Um ano mais tarde, ingressou na Universidade Estadual de Maryland, onde começou a estudar música e matemática. A Universidade contava com um bom departamento de música e uma banda de 16 elementos, onde pôde desenvolver seu estilo e aprender sobre execução e arranjos musicais. Em junho de 1950, Brown teve que abandonar a faculdade após um acidente automobilístico que o manteve hospitalizado por mais de um ano. Esse foi o primeiro de três acidentes automobilísticos, o último dos quais foi fatal.

Durante os anos de 1950 e 1951, o músico estava debilitado, deprimido e inseguro quanto ao futuro de sua carreira, tendo poucas oportunidades de praticar. Este foi um período muito triste de sua vida, e as palavras e o incentivo de Dizzy Gillespie foram primordiais para que Brown voltasse a tocar.

Em 1952, foi dado início à carreira profissional, com o registro de The Beginning and the End na companhia de Chris Powell (irmão de Bud). Em setembro de 1953 viajou para a França como integrante da big band de Lionel Hampton. Permaneceu lá por dois meses, tendo gravado Clifford Brown Quartet in Paris na companhia de Gigi Gryce e dos músicos franceses Henri Renaud (piano) e Pierre Michelot (baixo). As faixas gravadas na França mostravam um jovem com puro lirismo e equilíbrio, o que lhe rendeu reconhecimento. No mesmo ano grava com Dinah Washington, Art Farmer, Dizzy Gillespie, Sarah Vaughan e J. J. Johnson. (Foto: From the cover of "The Clifford Brown Quartet in Paris" )

O ano de 1954 foi de projeção e glórias na carreira.
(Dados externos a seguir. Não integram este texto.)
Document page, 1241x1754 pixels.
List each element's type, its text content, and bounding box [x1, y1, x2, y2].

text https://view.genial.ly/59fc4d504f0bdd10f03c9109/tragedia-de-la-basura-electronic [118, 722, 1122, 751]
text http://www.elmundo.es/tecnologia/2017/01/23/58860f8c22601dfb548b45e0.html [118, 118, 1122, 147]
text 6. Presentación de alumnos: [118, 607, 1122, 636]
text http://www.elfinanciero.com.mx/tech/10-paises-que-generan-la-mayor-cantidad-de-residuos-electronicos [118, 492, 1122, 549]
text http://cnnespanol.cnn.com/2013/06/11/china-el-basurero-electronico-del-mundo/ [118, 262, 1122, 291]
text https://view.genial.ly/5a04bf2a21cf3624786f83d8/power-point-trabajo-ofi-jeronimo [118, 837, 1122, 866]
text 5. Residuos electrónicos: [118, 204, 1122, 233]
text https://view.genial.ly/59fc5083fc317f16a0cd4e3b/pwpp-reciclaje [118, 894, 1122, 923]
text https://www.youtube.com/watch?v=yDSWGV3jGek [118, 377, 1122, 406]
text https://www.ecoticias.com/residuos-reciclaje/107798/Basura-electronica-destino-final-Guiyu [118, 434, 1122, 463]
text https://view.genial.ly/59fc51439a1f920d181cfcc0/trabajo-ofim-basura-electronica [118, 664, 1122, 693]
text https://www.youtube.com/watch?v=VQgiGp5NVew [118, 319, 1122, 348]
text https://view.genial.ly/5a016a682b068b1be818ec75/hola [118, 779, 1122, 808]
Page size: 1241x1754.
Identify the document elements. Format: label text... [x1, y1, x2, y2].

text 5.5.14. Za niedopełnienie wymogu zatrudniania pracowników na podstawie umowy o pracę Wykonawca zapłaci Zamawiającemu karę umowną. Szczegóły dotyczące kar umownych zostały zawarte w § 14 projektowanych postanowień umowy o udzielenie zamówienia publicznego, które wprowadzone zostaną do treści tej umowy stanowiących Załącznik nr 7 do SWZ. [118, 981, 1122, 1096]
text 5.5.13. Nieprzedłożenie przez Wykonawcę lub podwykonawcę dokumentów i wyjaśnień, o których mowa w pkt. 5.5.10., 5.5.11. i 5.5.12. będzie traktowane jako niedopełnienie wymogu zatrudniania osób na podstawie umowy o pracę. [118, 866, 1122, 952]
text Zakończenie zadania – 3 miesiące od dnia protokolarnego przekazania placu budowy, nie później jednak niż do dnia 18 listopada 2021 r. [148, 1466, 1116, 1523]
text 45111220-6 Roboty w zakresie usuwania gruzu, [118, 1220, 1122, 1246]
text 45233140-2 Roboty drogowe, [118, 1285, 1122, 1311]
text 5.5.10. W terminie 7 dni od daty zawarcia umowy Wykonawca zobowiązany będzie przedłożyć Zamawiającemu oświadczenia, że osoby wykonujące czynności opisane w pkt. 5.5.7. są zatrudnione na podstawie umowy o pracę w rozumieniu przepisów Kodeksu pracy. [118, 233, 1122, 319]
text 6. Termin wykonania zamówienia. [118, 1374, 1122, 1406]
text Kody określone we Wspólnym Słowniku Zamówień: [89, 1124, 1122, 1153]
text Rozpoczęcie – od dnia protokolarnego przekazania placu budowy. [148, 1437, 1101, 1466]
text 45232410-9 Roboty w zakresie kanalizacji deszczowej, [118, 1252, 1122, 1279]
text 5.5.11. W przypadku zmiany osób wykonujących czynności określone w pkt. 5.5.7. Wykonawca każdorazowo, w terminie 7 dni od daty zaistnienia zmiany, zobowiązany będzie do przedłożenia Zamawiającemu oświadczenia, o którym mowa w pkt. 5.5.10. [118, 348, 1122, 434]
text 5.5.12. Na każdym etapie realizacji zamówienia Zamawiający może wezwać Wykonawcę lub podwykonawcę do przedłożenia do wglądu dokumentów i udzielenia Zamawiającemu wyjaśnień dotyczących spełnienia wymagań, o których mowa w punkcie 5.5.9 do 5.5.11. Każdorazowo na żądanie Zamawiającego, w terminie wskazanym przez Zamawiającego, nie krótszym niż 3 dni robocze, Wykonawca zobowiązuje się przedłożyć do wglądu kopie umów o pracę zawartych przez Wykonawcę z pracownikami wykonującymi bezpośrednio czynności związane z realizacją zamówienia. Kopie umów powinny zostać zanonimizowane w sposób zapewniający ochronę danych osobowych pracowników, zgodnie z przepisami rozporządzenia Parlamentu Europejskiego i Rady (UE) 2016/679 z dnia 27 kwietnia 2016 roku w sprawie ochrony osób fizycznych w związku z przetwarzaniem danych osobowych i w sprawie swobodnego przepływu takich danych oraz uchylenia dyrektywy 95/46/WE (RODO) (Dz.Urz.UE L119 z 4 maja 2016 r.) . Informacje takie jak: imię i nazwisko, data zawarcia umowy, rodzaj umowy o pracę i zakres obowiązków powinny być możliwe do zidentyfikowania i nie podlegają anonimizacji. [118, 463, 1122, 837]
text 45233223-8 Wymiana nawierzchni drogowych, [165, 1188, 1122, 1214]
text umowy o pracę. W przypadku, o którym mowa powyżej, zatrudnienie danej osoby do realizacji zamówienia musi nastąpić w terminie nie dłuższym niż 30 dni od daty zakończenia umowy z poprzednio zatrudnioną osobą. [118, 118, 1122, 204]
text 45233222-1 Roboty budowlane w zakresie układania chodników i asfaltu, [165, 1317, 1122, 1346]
Após uma rápida passagem pelo Jazz Messengers de Art Blakey, Brown acabou chamando a atenção do baterista Max Roach, formando o lendário Clifford Brown-Max Roach Quintet, que duraria até o final de sua vida. Esse quinteto era formado por Harold Land (sax tenor), Richie Powell (piano) e George Morrow (baixo), e teve uma participação primordial no revigoramento do estilo bop. No mesmo ano, recebeu o prêmio de músico revelação (New Star Award) dos críticos da revista Down Beat. No Natal de 54 gravou com a cantora Helen Merrill uma das obras mais reverenciadas da história do jazz: Helen Merrill with Clifford Brown. (Foto: Clifford Brown/Max Roach Quintet at Basin St.)

Em 1955, o saxofonista Sonny Rollins entrou para o grupo de Brown em substituição a Harold Land, fazendo com que o quinteto alcançasse um nível ainda mais excepcional. Nessa época, Rollins já era visto como um dos maiores sax tenor de sua geração. Sua participação está registrada no álbum At Basin Street, gravado entre janeiro e fevereiro de 1956, sendo este o último álbum do Clifford Brown/Max Roach Quintet. (Foto: Clifford and Sonny Rollins. Clifford Brown/Max Roach Quintet at Basin St.)

Em 26 de junho de 1956, Brown morreu em um desastre de automóvel, em companhia do pianista Richie Powell e da mulher de Powell (que dirigia o veículo), quando viajavam de Filadélfia a Chicago para uma apresentação do quinteto. Clifford Brown foi um verdadeiro meteoro, com impacto profundo para a história do jazz e influência direta em trompetistas como Donald Byrd, Lee Morgan, Booker Little, Freddie Hubbard, Valery Ponomarev, e Wynton Marsalis, sendo reconhecido por todos como um verdadeiro ponto de qualidade e inovação jazzística. Apesar da morte prematura e do pouco tempo de carreira profissional, sua obra ainda gera admiração e comoção em milhares de fãs pelo mundo. São diversas as gravações de tributos dedicados a sua obra, além de um festival e uma fundação que leva o seu nome (DuPont Clifford Brown Jazz Fest e Clifford Brown Jazz Foundation) e novos artistas que fazem questão de ratificar a influência de Brown em suas carreiras.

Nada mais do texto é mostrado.